As for swimming pools, the chlorine treatments regularly used keep the water safe from microbes, including killing the new coronavirus.
The real concern should be the surfaces around the pool area, Huang says. Again, you may not know who was sitting there several hours ago, or the day before. Others may have contaminated those surfaces before you arrived.
Are you getting out of the pool near where someone with the virus was recently coughing or reclining in a chair? Are you putting your towel on a contaminated surface, then wiping your face with it?
Be sure not to eat near pool areas unless you can guarantee the food won’t be placed on unclean surfaces or consumed without sanitizing hands.
Shield your face
As with most things about protecting yourself from coronavirus, think first about protecting your face, because the virus is transmitted through the mouth, nose and eyes.
That’s why washing or sanitizing hands before touching your face is absolutely necessary.

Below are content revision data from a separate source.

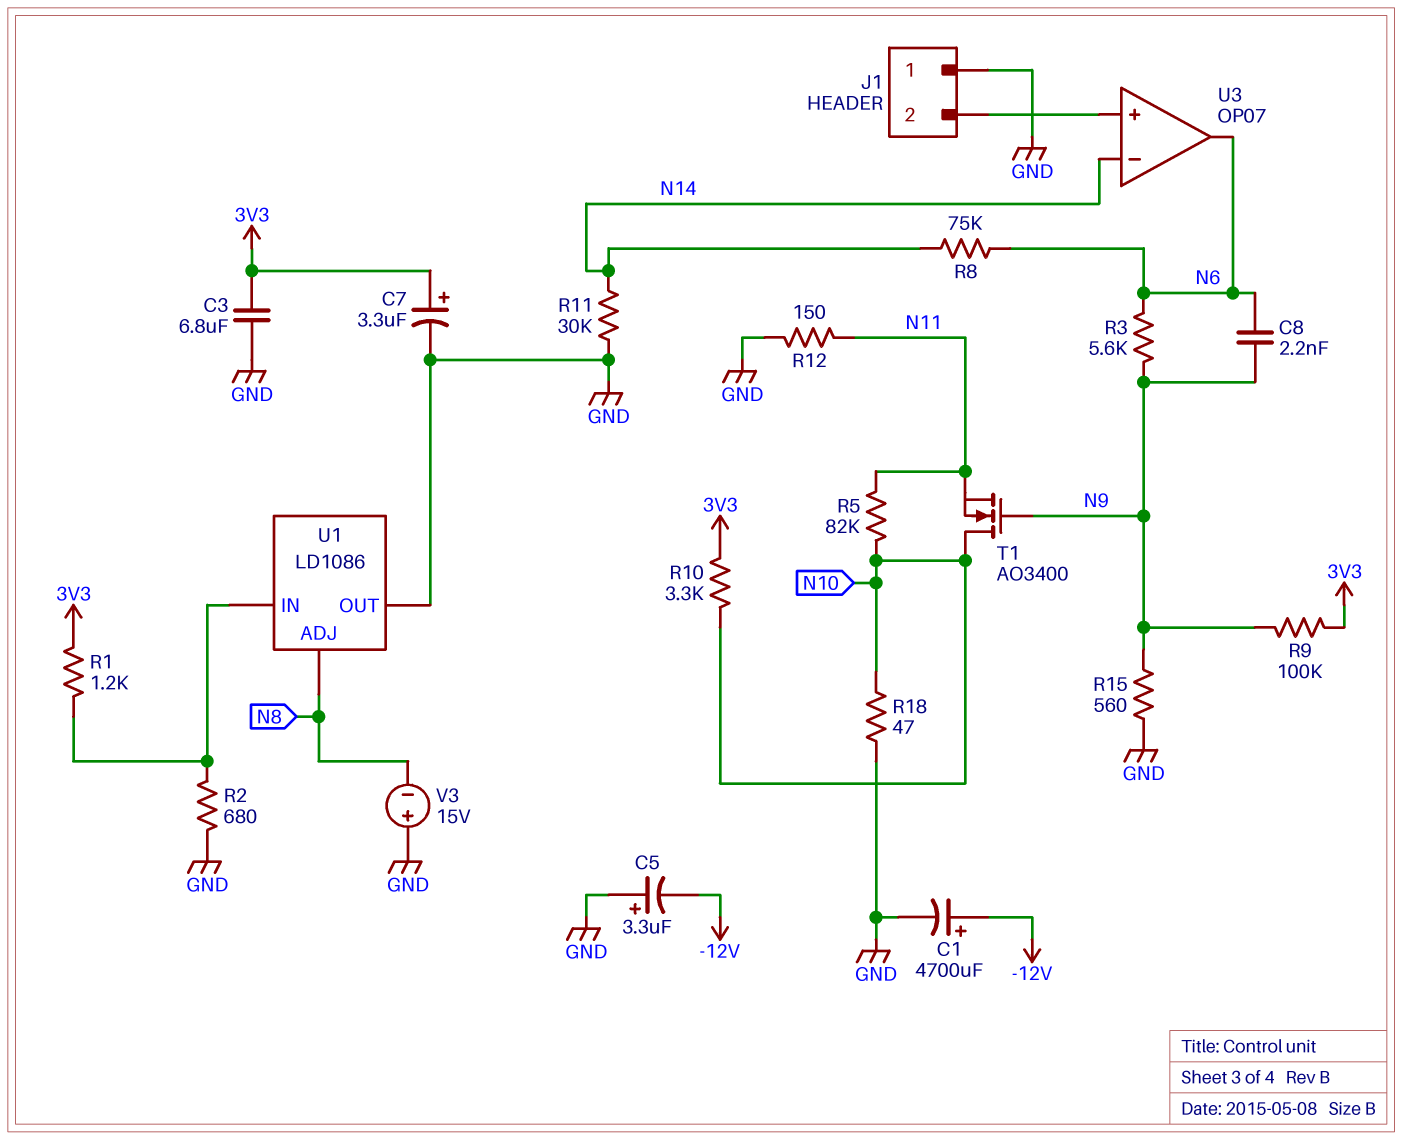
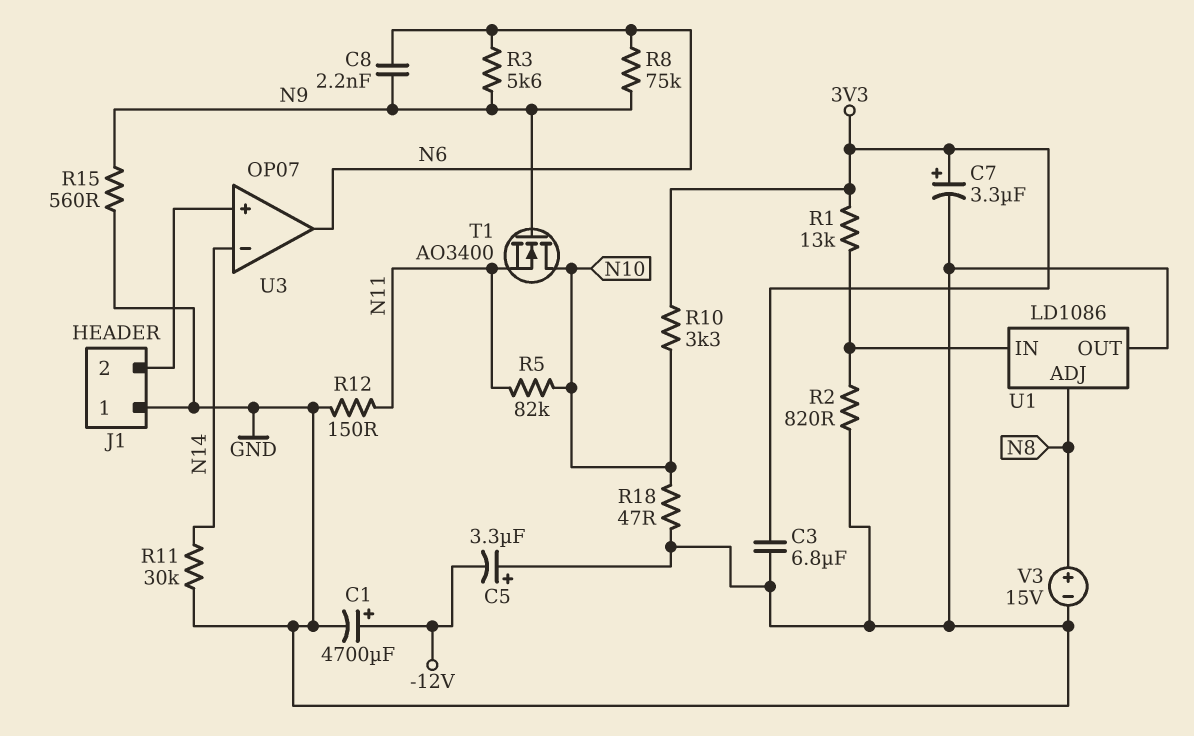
R1: 1.2k (3V3, U1/IN) -> 13k (3V3, U1/IN)
R2: 680 (GND, U1/IN) -> 820 (GND, U1/IN)
R8: 75k (N6, N14) -> 75k (N6, N9)
R9: 100k (3V3, N9) -> none
V3: 15V (plus GND, minus N8) -> 15V (plus N8, minus GND)

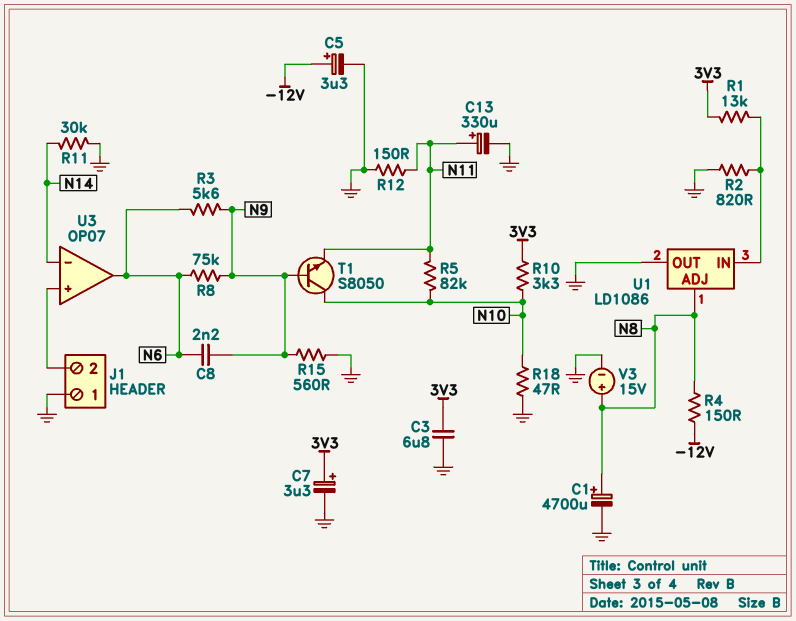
C1: 4700uF (plus -12V, minus GND) -> 4700uF (plus N8, minus GND)
C5: 3.3uF (plus GND, minus -12V) -> 3.3uF (plus -12V, minus GND)
C13: none -> 330uF (plus N11, minus GND)
R4: none -> 150 (-12V, N8)
T1: NMOS AO3400 (G N9, D N10, S N11) -> NPN S8050 (B N9, C N10, E N11)

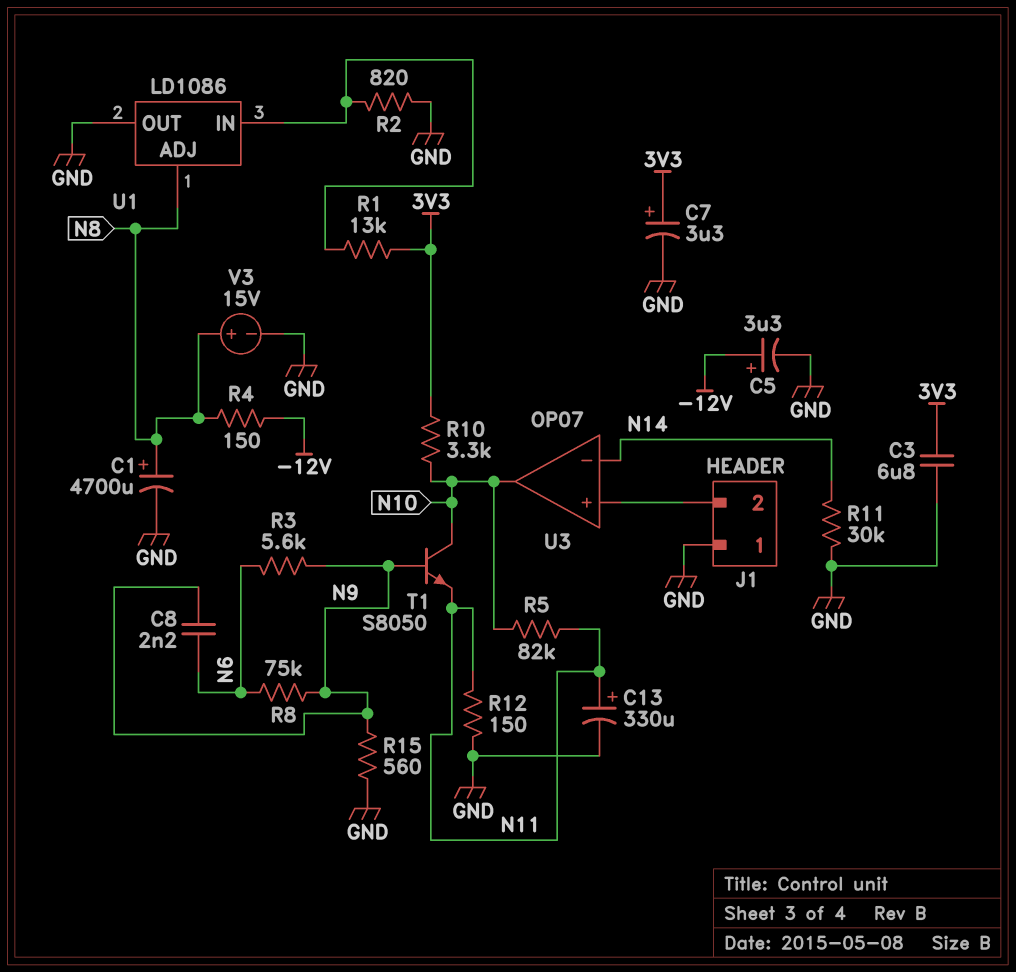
R18: 47 (GND, N10) -> none
U3 pin out: N6 -> N10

“The virus infects you in one of two ways. Either someone who is infected coughs, shouts, or sings directly into your eyes, nose, or mouth, or your hand touch infected droplets and then brings them to your eyes, nose or mouth by adjusting your mask, rubbing your eyes, or eating with unclean hands.
“The virus is not going to infect you through your hair, clothes, or skin unless you touch your eyes, nose, or mouth with contaminated hands.”
Frequent handwashing, preferably with soap and running water, is a new habit we all must develop to protect ourselves, Huang says.
Because sinks are not always available, she recommends keeping a personal bottle of alcohol hand rub nearby so you can clean your hands whenever necessary, especially when you need to adjust your mask or touch any other part of your face.
“Everything," says Huang, "is about the face.”